September is National Preparedness Month, a reminder that a disaster can hit at any time, and the best way to minimize its impact is to be prepared.
During my days at the American Red Cross, I often spoke with groups about fires safety and prevention, so let’s look at simple steps you can take to keep you and your loved ones safe.
One morbid statistic, before we begin. If fire strikes your home, you have about 2 minutes to get out. That’s not much time, so being prepared pays off.

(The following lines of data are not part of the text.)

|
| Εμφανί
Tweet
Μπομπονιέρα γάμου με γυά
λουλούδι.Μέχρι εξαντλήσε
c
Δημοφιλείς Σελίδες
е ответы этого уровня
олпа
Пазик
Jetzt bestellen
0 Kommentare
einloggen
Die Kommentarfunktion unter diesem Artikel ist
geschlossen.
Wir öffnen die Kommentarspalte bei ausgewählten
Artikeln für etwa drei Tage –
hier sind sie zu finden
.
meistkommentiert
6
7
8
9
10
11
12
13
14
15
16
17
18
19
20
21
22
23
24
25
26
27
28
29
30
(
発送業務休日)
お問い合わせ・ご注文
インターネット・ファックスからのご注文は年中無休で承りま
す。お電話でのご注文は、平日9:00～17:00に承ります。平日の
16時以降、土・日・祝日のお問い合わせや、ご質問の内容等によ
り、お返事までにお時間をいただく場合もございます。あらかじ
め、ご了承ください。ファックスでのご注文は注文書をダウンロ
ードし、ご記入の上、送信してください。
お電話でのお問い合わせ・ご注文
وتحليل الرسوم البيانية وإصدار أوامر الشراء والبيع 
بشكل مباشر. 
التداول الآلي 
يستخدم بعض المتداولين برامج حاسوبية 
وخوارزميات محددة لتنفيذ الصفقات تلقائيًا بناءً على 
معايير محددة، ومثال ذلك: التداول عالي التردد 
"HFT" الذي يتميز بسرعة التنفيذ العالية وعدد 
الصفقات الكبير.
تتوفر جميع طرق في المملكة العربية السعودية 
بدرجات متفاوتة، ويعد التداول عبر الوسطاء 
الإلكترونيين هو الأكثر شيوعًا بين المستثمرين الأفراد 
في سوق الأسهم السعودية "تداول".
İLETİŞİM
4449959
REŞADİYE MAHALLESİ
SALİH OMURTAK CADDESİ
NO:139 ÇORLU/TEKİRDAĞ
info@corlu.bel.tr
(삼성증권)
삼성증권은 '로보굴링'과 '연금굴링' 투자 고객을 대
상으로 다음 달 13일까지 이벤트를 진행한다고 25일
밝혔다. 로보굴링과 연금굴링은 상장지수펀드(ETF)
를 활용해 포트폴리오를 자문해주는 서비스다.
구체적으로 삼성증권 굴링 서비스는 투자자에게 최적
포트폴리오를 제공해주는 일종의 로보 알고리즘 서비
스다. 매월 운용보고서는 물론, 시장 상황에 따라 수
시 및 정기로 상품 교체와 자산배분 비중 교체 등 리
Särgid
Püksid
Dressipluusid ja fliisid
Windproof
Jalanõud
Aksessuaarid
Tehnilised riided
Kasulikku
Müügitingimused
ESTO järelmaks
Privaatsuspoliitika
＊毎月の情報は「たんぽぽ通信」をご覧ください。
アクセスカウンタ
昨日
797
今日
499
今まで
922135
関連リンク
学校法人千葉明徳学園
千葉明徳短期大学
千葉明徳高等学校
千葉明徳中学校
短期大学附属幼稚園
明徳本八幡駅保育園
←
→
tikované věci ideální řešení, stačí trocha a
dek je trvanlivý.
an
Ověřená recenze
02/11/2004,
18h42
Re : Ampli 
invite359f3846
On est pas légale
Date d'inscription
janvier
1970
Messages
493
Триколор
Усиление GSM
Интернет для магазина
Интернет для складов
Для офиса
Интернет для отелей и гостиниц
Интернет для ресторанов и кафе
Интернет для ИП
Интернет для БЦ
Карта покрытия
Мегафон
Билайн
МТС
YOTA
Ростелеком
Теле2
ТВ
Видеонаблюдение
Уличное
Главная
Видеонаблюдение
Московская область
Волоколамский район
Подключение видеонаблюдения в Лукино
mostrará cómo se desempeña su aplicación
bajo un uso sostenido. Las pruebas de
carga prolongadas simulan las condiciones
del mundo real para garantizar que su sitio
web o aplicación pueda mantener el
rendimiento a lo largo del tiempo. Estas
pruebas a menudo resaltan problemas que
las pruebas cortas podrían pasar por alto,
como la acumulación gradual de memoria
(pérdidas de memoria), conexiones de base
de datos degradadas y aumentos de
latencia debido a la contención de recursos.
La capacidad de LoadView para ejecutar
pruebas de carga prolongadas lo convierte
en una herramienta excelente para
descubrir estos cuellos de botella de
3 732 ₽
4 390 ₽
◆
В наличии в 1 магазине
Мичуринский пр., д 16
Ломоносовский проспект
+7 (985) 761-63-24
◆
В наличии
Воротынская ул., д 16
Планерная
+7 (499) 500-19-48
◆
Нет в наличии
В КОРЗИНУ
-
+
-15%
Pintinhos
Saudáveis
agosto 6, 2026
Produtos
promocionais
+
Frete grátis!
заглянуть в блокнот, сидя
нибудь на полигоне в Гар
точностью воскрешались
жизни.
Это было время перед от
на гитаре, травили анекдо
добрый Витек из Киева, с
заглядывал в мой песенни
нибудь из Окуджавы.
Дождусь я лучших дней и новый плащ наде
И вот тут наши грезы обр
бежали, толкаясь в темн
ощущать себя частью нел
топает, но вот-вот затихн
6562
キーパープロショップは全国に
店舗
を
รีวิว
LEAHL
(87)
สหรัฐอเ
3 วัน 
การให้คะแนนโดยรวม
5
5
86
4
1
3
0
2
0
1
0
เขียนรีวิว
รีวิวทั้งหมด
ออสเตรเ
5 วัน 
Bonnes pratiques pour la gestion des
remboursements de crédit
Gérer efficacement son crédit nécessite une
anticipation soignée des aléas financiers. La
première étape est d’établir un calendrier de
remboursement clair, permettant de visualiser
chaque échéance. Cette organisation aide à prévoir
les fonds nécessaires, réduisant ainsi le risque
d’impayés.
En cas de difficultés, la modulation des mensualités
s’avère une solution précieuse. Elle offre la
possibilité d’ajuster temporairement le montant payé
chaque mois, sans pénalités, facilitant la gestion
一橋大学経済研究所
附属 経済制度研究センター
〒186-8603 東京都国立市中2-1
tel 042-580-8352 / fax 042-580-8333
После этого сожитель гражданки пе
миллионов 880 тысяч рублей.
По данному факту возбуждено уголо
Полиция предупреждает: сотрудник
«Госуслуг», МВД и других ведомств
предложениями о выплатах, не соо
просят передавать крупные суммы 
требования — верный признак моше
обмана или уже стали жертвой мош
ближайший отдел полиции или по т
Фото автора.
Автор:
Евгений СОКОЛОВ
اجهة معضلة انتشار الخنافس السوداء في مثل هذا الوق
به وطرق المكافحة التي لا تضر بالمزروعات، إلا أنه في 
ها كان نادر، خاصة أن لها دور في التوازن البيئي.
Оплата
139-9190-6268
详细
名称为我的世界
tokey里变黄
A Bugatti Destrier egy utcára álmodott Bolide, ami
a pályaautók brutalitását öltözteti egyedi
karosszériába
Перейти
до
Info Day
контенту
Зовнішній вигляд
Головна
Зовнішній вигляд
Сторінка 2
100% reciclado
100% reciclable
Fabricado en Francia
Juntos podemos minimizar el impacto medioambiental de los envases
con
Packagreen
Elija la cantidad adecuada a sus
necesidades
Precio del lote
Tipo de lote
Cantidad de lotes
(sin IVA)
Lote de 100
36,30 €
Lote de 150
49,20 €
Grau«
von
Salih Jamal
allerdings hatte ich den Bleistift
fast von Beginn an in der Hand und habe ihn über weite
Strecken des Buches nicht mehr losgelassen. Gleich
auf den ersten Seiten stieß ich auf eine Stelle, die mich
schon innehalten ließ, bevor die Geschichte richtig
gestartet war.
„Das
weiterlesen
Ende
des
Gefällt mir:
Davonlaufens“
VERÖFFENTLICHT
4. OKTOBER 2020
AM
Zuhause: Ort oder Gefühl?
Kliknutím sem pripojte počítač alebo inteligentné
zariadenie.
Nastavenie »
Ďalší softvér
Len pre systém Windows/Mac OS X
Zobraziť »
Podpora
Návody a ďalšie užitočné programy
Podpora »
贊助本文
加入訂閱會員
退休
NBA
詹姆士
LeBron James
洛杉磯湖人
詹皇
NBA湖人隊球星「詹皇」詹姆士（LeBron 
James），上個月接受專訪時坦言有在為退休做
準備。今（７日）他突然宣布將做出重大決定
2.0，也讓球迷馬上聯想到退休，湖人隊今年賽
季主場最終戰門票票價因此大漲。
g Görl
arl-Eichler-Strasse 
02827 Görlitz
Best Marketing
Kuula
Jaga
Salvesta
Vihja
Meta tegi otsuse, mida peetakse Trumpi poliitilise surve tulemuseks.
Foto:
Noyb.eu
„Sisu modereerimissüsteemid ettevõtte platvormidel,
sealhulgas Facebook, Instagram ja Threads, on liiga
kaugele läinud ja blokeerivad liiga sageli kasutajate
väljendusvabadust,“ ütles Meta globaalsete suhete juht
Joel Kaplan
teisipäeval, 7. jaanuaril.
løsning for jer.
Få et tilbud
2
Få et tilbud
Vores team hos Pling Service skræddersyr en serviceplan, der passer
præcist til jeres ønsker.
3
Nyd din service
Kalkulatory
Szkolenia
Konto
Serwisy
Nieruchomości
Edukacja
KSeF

You should have one on each level of your home, in every bedroom, and in hallways outside of bedrooms. Test and vacuum them monthly — they collect dust that can impact performance — and change batteries twice a year.
Have a plan
Every household should have, and practice an escape plan. Identify two ways out of each room, as well as a meeting place outside for the family. And practice you plan. If you have young children, include them in the planning to better engage them.
Grab one to go
Make a “grab bag” for every member — human and animal — of the house. The bags stay near an exit or somewhere where you can “grab” them quickly on your way out the door in an emergency, such as fire or weather event. Include whatever you think would be needed if you have to leave home, such as:
– Emergency clothing
– List of medications
– Important phone numbers
– Flashight and batteries
– Small games to occupy the kids
– Dog food, extra collar and leash, etc.
– A book or a deck of card (in case you land in a shelter)
The list of possible items goes on — and differs for reach person. Spend a few minutes thinking about what you’d need to function if you were driven from your home.
Hopefully the only time you touch your grab bag is to dust it, but if you ever need it, you’ll be glad it’s there.